Many have tried and failed in this area, due to members going outside and negotiating their own agreements if they had a group that didn’t have as many high risk individuals. That does somewhat defeat the purpose but in part this is what Massachusetts has done. To cover everyone it’s down to biting the bullet and giving everyone coverage, low and high risk, as those who are high risk pay premiums too, their expenses are more than others, but again that’s what insurance is all about, spreading the cost over a large population so nobody is hit hard individually with cost. As long as cherry picking continues and groups are defined based on expenses, its’ hard to make a winner here and California had just that situation occur. BD
As Congress debates creating insurance "exchanges" as part of a health-care overhaul, the failure of a similar effort in California may offer important insights, former participants in the program say.

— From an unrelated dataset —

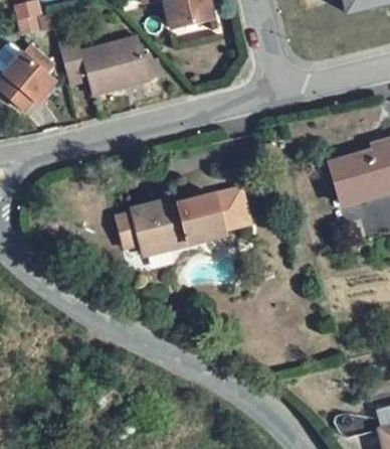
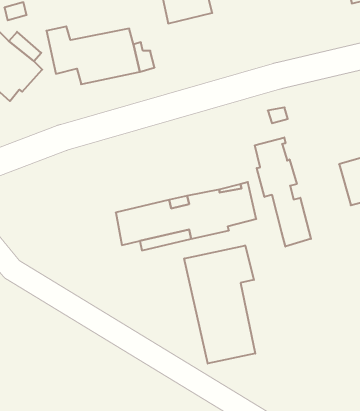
building: none -> [255,137,311,247]
building: none -> [184,245,255,364]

From 1993 to 2006, small businesses in California could buy health insurance through an exchange run initially by the government, and later by a nonprofit group.
The plan was undermined when some businesses with relatively healthy workers bought policies more cheaply directly from insurers, bypassing the exchange. That left the exchange with a shrinking pool of less-healthy workers, forcing rates higher and prompting many insurers to withdraw. Managers chose to shut the program in 2006 when one of three remaining insurers withdrew.
Among those lessons, he and others said: Employers and individuals who qualify must be required to obtain health insurance through the exchange. Failing that, John Grgurina, who ran California's exchange from 2002 until it ended, said government must impose rules governing rates and eligibility to protect the exchange from attracting a disproportionate share of high-risk people.
Massachusetts and Connecticut have had more success. Massachusetts created an exchange as part of its universal-health-care effort; the exchange has helped expand coverage, although some business owners have balked at the costs, and state officials have worried about the impact on the state budget.